TEXT EXCERPT »
+---+

Only we didn’t. Another short and sharp downpour arrived just before I was due to go out. I was feeling anxious, as I had never done a wet qualifying and we’ve done very little wet running in the McLaren. Its surprising how little wet running we do, given how much rainy weather we get. 

 

I did my best but was only fifth in class (albeit by two hundredths of a second) which didn’t feel great and I was five seconds behind the Pro’s and the fastest Am, Adam Balon, who was again up the road and around the corner. Joe seemed genuine when he said “good job”, he isn’t generally very free with his praise, so I took it at face value. 

 

Joe then went out and demonstrated a complete masterclass in how to qualify in mixed conditions. In a 10-minute session he went out on wet tyres, did one lap, and set the fastest time on wets, came in for a lightning quick tyre change onto slick tyres and set the fastest time on slicks. Bizarrely, by really spreading both fields out, the rain had actually worked for us and we were to start sixth on the grid and first in class. Our best qualifying of the season. 

 

All we had to do now was race well from the front, for the two hours of the race. Easy, easy, easy… errrr.

 

It turned out to be a dry race. We had talked a bit about strategy, most of which usually becomes irrelevant within the first three or four corners. Directly behind me on the grid was the Pro driver pairing of Stuart Middleton/Will Tregurtha in a Ginetta, who were leading the overall championship and are not only lightning quick but lovely, professional boys. In reality I wasn’t racing them, but behind them was the fastest Am driver, Adam Balon who has consistently been up to a couple of seconds a lap faster than me all season and he’d had endured a dreadful weekend not racing at Spa. 

 

So, what we wanted to try and achieve was to let the Ginetta through and keep Adam behind me for as long as possible without losing time driving defensively. My thought was to let the Ginetta through on the inside at Druids, the second corner, and then close the door on Adam Balon on the way down to Graham Hill Bend. 

 

On the grid I felt the calmest I had ever felt in a racing car, confident in the car and myself. The first time I could remember feeling like that. I got a good start and went through turn one in my starting position and then, don’t you just love it when a plan comes together: one quick Ginetta up the inside at Druids, me on the outside and then the door firmly closed on Adam before Graham Hill Bend. I was where I wanted to be and only 59 minutes and 40 seconds to go! Expecting to be fiercely defending for a good chunk of it. But it didn’t seem to work out like that, in a good way.

+---+

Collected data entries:
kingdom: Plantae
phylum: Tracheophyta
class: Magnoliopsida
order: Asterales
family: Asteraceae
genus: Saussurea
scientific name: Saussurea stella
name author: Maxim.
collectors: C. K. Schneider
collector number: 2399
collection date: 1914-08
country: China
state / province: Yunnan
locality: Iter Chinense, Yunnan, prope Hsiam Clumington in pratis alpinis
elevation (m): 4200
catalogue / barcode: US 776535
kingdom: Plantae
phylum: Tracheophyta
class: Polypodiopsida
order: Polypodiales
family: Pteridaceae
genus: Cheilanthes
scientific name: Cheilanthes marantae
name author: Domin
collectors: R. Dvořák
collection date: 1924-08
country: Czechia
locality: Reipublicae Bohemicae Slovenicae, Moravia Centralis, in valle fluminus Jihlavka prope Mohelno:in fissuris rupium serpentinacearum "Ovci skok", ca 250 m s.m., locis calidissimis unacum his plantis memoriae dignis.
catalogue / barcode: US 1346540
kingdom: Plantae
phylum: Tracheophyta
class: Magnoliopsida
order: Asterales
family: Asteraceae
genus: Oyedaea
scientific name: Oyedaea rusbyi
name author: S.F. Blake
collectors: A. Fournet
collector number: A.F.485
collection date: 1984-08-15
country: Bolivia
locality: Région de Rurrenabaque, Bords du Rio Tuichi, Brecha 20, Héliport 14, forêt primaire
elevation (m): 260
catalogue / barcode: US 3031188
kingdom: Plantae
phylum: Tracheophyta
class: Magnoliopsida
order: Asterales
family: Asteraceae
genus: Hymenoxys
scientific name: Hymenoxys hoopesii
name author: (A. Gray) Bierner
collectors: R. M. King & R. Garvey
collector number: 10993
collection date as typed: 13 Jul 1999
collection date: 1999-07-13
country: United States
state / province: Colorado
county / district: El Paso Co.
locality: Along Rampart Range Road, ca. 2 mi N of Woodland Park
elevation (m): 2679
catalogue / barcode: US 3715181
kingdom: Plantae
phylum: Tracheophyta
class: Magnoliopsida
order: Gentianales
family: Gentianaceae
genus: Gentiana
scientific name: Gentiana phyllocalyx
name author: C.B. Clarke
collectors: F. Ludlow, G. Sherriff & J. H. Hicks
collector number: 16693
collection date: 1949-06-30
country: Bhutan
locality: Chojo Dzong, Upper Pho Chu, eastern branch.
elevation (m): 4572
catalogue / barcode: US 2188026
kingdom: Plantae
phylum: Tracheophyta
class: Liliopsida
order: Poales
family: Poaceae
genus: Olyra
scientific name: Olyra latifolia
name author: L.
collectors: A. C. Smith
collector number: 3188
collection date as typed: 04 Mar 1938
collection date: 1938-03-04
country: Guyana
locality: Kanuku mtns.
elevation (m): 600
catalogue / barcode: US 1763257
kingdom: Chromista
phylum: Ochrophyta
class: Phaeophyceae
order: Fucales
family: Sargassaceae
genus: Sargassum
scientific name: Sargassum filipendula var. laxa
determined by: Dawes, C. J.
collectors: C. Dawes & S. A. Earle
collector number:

+---+

GIVEN INSTRUCTION » Rewrite the race account between "Joe then went" and "easy, easy… errrr.", inclusive, changing "masterclass" to "lesson". The listing comes from a separate source.

ANSWER TO THIS PROBLEM »
Joe then went out and demonstrated a complete lesson in how to qualify in mixed conditions. In a 10-minute session he went out on wet tyres, did one lap, and set the fastest time on wets, came in for a lightning quick tyre change onto slick tyres and set the fastest time on slicks. Bizarrely, by really spreading both fields out, the rain had actually worked for us and we were to start sixth on the grid and first in class. Our best qualifying of the season. 

 

All we had to do now was race well from the front, for the two hours of the race. Easy, easy, easy… errrr.